First things first, the lead actors - Tharun Kumar and Abarnathi have lived in their respective roles and both of them deliver highly impactful performances. It is their performances that keep you invested in the film. Tharun showcases his innocence and vulnerability through his eyes and body language. Abarnathi also delivers impressive performance and this doesn't seem to appear like her debut release. The young girl who played the couple's daughter garners attention with her performance in the final act. Bava Lakshmanan leaves an impact with his strong dialogues and also by taking a dig at the Government and our political system. Unfortunately, a few other characters don't get a fine closure.
The film is directed by Ganesh Vinayakan who is known for making mainstream masala entertainers like Thagararu and Veera Sivaji. Thaen is a major genre shift from Ganesh and he delivers a very soulful film that touches your heart deeply. Ganesh Vinayakan understands that the main USP of his film is human emotion and he plays with it nicely. Through Thaen, Ganesh Vinayakan has shown his diversity as a filmmaker and it is impressive. He raises some important questions that must have popped up in our minds at least once.
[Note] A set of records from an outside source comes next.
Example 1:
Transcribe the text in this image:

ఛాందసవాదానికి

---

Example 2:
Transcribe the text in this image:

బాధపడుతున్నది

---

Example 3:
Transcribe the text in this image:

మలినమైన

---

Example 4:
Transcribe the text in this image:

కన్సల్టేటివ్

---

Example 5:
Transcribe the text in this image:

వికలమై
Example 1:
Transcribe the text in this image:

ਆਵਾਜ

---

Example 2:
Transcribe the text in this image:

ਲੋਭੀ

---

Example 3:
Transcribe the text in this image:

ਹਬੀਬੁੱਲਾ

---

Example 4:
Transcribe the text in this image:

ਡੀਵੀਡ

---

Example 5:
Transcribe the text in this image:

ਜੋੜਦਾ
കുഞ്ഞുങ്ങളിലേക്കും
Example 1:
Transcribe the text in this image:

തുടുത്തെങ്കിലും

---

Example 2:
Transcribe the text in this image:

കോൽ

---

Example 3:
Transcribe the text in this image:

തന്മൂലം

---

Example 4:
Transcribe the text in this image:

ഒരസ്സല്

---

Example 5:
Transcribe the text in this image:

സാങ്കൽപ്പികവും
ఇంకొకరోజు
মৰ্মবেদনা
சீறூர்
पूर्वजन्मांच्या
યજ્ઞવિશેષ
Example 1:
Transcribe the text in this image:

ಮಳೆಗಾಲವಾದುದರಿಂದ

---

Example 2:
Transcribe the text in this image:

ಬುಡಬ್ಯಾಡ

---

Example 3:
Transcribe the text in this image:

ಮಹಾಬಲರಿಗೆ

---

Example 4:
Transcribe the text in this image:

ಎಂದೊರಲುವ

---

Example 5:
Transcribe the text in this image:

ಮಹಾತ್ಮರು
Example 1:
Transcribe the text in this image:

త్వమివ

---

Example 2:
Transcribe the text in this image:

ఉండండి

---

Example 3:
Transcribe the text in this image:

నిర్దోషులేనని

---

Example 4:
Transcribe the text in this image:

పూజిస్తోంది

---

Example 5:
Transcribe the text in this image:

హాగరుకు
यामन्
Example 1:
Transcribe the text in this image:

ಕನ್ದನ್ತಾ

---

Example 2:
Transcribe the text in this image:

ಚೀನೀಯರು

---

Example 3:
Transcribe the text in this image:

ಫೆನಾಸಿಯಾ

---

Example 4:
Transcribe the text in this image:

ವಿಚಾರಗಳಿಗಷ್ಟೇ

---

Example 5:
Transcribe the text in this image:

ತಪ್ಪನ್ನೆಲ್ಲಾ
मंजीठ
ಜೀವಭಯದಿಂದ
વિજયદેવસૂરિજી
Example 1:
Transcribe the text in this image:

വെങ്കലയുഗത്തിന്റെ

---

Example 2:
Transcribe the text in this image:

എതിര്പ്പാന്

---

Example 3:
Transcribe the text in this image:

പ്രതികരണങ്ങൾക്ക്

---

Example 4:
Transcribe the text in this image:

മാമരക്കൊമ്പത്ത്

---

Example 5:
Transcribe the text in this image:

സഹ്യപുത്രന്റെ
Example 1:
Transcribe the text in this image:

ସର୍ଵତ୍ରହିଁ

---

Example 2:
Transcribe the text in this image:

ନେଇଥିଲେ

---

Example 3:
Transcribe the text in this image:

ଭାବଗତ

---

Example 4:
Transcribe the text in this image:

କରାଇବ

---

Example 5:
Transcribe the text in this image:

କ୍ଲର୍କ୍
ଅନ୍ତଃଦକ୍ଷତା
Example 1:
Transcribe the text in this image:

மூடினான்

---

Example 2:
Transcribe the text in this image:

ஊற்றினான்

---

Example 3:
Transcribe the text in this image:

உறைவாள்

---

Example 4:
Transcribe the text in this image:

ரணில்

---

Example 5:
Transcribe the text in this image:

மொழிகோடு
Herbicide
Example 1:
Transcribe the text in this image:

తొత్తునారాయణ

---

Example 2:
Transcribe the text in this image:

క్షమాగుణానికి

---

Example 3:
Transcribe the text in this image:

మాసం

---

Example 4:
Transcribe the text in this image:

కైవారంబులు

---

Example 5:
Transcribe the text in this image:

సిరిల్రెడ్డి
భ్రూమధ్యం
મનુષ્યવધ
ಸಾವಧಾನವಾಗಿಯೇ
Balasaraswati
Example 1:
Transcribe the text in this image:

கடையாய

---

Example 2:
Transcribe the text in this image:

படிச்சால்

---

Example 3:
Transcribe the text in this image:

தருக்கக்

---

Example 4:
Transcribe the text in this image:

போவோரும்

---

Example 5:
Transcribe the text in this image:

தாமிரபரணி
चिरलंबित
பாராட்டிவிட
The other highlight of the film is its visuals, shot by cinematographer M Sukumar. The ace lensman captures the scenic beauty of the hills and the emotions of the characters neatly and his work elevates the overall visual quality of the film. Sanath Bharadwaj's background music lends good support.
On the flip side, the film does have a few issues that play minor spoilsport. The dubbing is not consistent in the film and because of this, you tend to feel a disconnect. The film becomes melodramatic at places. If you could let go off these issues and watch the film for its strong content, then your time investment will not be wasted.
Concluding all the points, Thaen will leave you with a heavy heart when you leave the cinema hall as the emotions hit you hard.
Verdict Thaen is a small film with a big heart - go for it!